Cet aparté pour commencer : c’était le temps où Images ne voulait pas dire photos, mais, pour un écrivain, considérations, phrases, pensées. Autrement dit, un autre âge – hors mémoire et hors vraisemblance pour les jeunes gens d’aujourd’hui. Partout, et c’est peut-être ma question : le « regard » de Valéry sur son « monde actuel » a-t-il encore du sens, de la pertinence, pour aujourd’hui, dans le contexte (2010) d’un « débat sur l’identité nationale ». A la question « qui sommes-nous ? », Valéry répondait il y a cent ans. Pouvons-nous enchaîner avec sa réponse, la recevoir en la modifiant, ou ne vaut-elle plus pour les contemporains de MM Sarkozy et Besson ?

La vue de Paul Valéry est traditionnelle ; on la reconnaît aussitôt ; elle porte sur l’exception française, et elle la circonscrit, la définit. L’expression de « personnalité exceptionnelle » est employée (p. 991) : celle-ci consiste en un équilibre étonnant et instable entre des contraires extrémisés : la France tient son unité d’une constante transformation de ce qui n’est pas elle mais lui arrive (les « populations » hétérogènes, p. 991) en son unité – absorbante et menacée. L’image (dessin ou photo, celle-ci) serait celle d’un acrobate, certes virtuose sur le fil dangereux de l’histoire, qui manque de se rompre à toute génération, mais se rattrape et refait son équilibre. L’argument principal est géophysique. Valéry tient qu’on observe aisément les transformations que l’homme impose à son milieu, mais beaucoup moins bien la réciproque. D’où une lecture de « la terre » de France comme un écosystème (le mot n’est pas valéryen) extraordinaire qui assimile au cours des siècles les nouveaux venus, les invasions, les immigrations incessantes, renouvelées, qui « font » toujours, j’allais dire fidèlement, du français : le français « physiologique » – affaire de nature en effet, et complètement singulier.
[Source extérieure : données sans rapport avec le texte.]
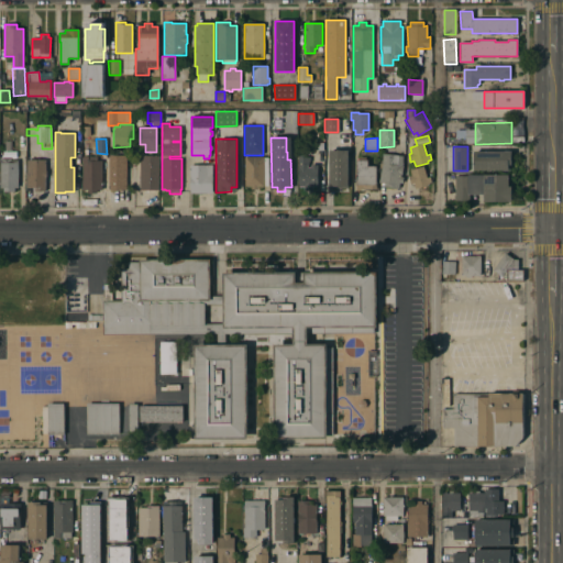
[(348,186),(329,186),(329,150),(348,150),(348,186)]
Tout semble aller de soi et confluer heureusement dans « l’image » d’un « vieux » peuple qui se refait sans jamais se défaire et qui expose son exception séculaire à l’admiration ou à la jalousie générales.

« Toutes les nations de l’Europe sont composées, et il n’y a peut-être aucune d’elles dans laquelle une seule langue soit parlée […] [et] aucune dont la formule ethnique et linguistique soit aussi riche que celle de la France » (p. 996).
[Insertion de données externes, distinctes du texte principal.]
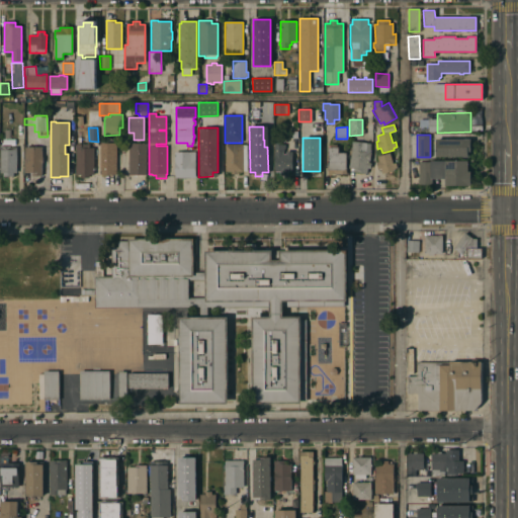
[(470,139),(470,152),(469,152),(469,157),(435,157),(435,139),(470,139)]
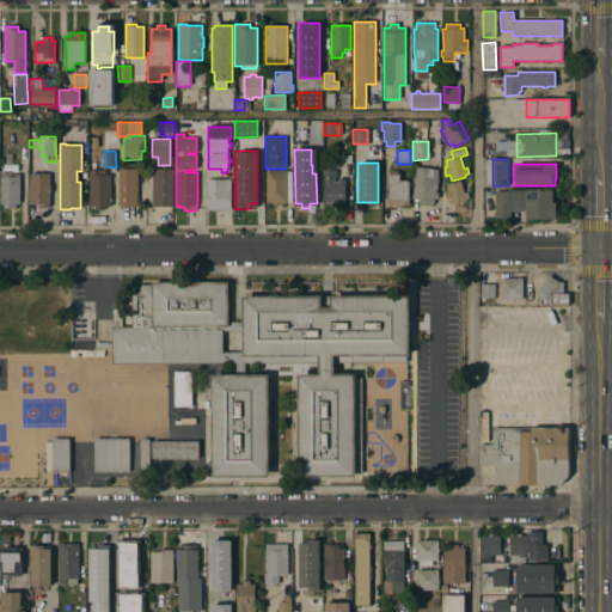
[(438,170),(438,181),(436,193),(438,193),(438,200),(434,199),(433,204),(417,203),(417,200),(412,199),(416,177),(416,166),(438,170)]
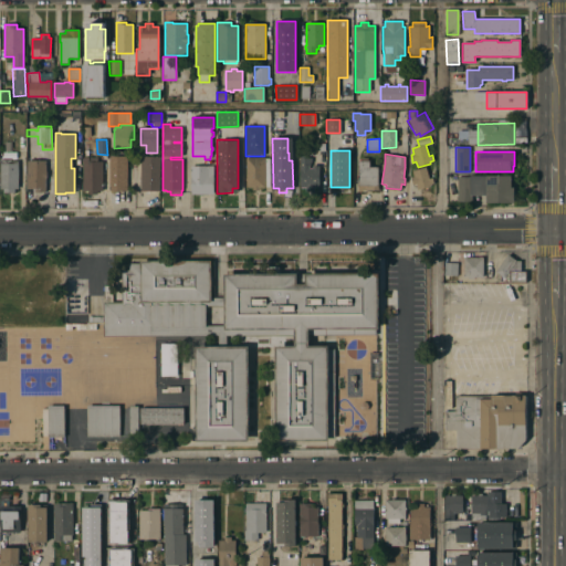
[(127,191),(109,191),(109,156),(127,156),(127,191)]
Ces grands lieux communs font-ils encore un lieu commun ? Ce n’est pas sûr… Je vais m’arrêter à deux ou trois points de moins en moins « évidents ».

L’affirmation centrale de cette exception repose sur un argument plus étrange qu’il n’y paraît : « Il n’est point de peuple qui ait des relations plus étroites avec le lieu du monde qu’il habite. On ne peut l’imaginer se déplaçant en masse, émigrant en bloc sous d’autres cieux, se détachant de la figure de la France » (p. 995. Je souligne.). Tous émigrent… mais pas les Français ! La France est le terme, la fin de la migration. La terre trouvée. Les Huns et les Mongols errent ; les Irlandais quittent l’Irlande pour l’Amérique, les Italiens, même, pour New York ou Miami, les Japonais pour Sao Paulo. Et, on dirait, les Algériens, ou les Maliens ou les Comoriens pour la France. Mais le sens est unique. Je ne vais pas discuter ce point ; je ne le crois pas si démontrable. J’y entends des échos du grand beau lieu commun de Du Bellay (« Heureux qui comme Ulysse a fait un beau voyage / et puis s’est retourné (etc.)… ») Mais les Vendéens ou les nonnes au Québec, les Huguenots en Afrique, etc. ? Il y eut du sans retour. Est-ce qu’une nation qui pendant trois siècles a « bâti un Empire colonial » (avec trois ou quatre autres seulement) ne s’est pas répandue « sans retour » ? Quelles vues pouvons-nous jeter sur celles de Valéry depuis cette anxiété contemporaine dont témoigne le débat UMP sur l’identité ? Comment prendre ensemble les faits et les généralités suivantes, à la fois distinctes et mêlées ? Si les flux migratoires furent liés aux guerres, aux avant- et aux après-guerres contiguës, qu’arrive-t-il quand les courants migratoires ne sont plus liés à la guerre ?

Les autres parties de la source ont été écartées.